Girlbomb is also a memoir, about Erlbaum's teenage years. To say they were turbulent would be an understatement. Erlbaum leaves home at age 15 due to a violent stepfather and a mother that continues to put her well-being after his. Living in Brooklyn, she heads to a shelter in NYC. Life there is no picnic either. Erlbaum is harassed due to her minority status and life with a bunch of teenage girls is difficult enough, let alone troubled ones. Erlbaum continues to attend school during this time, but continues down a troubling path. I certainly did some things during my teenage years that were pretty, well, stupid, but never in my wildest imagination did I think of living life as Erlbaum did. Drugs, alcohol, sex - this was a girl looking for attention. As a parent, naturally, this is all very disturbing and definitely sends the message not to stop parenting when your child is a teenager as it seems Erlbaum's mother did.

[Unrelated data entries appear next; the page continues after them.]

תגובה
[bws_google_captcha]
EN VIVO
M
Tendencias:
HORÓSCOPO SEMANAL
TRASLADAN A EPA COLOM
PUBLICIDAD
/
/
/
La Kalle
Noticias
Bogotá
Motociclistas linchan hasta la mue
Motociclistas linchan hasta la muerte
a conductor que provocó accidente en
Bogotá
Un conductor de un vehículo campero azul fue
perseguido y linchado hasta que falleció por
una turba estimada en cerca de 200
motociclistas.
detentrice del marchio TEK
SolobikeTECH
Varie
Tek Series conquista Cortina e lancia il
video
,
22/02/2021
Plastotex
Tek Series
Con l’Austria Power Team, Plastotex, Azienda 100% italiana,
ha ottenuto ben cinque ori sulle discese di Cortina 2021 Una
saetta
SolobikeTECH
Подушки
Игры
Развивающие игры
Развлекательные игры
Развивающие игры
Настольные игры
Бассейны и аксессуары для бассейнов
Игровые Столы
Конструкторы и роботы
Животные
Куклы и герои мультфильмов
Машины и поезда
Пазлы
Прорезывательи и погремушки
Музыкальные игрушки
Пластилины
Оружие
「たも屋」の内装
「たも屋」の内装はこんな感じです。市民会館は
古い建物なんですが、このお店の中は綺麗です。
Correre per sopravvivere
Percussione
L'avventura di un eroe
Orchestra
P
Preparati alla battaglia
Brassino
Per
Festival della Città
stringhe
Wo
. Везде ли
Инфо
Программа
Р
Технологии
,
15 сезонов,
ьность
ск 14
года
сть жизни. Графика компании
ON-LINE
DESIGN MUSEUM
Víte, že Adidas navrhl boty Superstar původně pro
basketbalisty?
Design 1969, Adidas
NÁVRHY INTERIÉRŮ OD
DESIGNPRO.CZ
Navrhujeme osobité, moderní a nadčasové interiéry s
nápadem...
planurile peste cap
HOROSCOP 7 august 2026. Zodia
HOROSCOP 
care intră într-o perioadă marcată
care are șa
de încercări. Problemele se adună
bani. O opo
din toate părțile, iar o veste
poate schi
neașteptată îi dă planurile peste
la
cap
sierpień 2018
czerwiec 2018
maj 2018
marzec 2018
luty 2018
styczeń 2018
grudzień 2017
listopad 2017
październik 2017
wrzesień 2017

In many ways I'm glad I read her second book first - because I would have been worried about her well-being after this first book. Of course, we know that Erlbaum is now well - she's a published author, after all. Erlbaum's writing is truly compelling. I find her writing very conversational. This is not an easy book to read - by turns disturbing, dramatic, frightening, crass, yet also hopeful. It is a testament to her writing that you want to keep reading at all. That is no mistake, I think. Erlbaum's writing probably saved her from another sort of life, another path she could easily have chosen. I look forward to what else she has to say, about herself or on another topic.